**Data for this exercise**.
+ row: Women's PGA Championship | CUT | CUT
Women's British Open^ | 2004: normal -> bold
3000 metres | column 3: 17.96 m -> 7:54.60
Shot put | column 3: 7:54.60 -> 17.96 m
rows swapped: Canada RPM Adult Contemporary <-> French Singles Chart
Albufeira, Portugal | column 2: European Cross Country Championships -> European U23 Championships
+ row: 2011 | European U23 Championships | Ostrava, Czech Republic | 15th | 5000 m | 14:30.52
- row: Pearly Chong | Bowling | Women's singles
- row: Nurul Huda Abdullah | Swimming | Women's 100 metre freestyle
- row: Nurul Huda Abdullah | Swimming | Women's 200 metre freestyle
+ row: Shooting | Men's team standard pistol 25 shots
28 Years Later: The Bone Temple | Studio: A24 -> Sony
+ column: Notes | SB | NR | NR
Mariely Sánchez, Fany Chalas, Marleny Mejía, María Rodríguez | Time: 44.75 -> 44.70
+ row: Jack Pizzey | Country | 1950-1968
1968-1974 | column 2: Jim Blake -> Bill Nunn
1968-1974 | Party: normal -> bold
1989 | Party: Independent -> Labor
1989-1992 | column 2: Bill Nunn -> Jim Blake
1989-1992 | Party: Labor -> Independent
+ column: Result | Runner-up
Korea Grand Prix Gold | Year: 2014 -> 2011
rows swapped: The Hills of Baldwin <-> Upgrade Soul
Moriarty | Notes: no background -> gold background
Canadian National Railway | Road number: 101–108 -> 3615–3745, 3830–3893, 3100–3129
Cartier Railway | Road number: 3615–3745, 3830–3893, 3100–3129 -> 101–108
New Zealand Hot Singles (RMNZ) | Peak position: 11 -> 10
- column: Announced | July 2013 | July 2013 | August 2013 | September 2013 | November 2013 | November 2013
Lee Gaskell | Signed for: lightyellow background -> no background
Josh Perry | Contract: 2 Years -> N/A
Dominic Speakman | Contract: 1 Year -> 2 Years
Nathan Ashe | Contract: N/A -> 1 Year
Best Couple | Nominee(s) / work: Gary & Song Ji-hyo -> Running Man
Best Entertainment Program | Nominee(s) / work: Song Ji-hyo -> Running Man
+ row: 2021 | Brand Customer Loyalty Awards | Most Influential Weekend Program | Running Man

**Exercise requirements**.
Print all of the lines above again, word for word and unchanged.

**Worked solution**.
+ row: Women's PGA Championship | CUT | CUT
Women's British Open^ | 2004: normal -> bold
3000 metres | column 3: 17.96 m -> 7:54.60
Shot put | column 3: 7:54.60 -> 17.96 m
rows swapped: Canada RPM Adult Contemporary <-> French Singles Chart
Albufeira, Portugal | column 2: European Cross Country Championships -> European U23 Championships
+ row: 2011 | European U23 Championships | Ostrava, Czech Republic | 15th | 5000 m | 14:30.52
- row: Pearly Chong | Bowling | Women's singles
- row: Nurul Huda Abdullah | Swimming | Women's 100 metre freestyle
- row: Nurul Huda Abdullah | Swimming | Women's 200 metre freestyle
+ row: Shooting | Men's team standard pistol 25 shots
28 Years Later: The Bone Temple | Studio: A24 -> Sony
+ column: Notes | SB | NR | NR
Mariely Sánchez, Fany Chalas, Marleny Mejía, María Rodríguez | Time: 44.75 -> 44.70
+ row: Jack Pizzey | Country | 1950-1968
1968-1974 | column 2: Jim Blake -> Bill Nunn
1968-1974 | Party: normal -> bold
1989 | Party: Independent -> Labor
1989-1992 | column 2: Bill Nunn -> Jim Blake
1989-1992 | Party: Labor -> Independent
+ column: Result | Runner-up
Korea Grand Prix Gold | Year: 2014 -> 2011
rows swapped: The Hills of Baldwin <-> Upgrade Soul
Moriarty | Notes: no background -> gold background
Canadian National Railway | Road number: 101–108 -> 3615–3745, 3830–3893, 3100–3129
Cartier Railway | Road number: 3615–3745, 3830–3893, 3100–3129 -> 101–108
New Zealand Hot Singles (RMNZ) | Peak position: 11 -> 10
- column: Announced | July 2013 | July 2013 | August 2013 | September 2013 | November 2013 | November 2013
Lee Gaskell | Signed for: lightyellow background -> no background
Josh Perry | Contract: 2 Years -> N/A
Dominic Speakman | Contract: 1 Year -> 2 Years
Nathan Ashe | Contract: N/A -> 1 Year
Best Couple | Nominee(s) / work: Gary & Song Ji-hyo -> Running Man
Best Entertainment Program | Nominee(s) / work: Song Ji-hyo -> Running Man
+ row: 2021 | Brand Customer Loyalty Awards | Most Influential Weekend Program | Running Man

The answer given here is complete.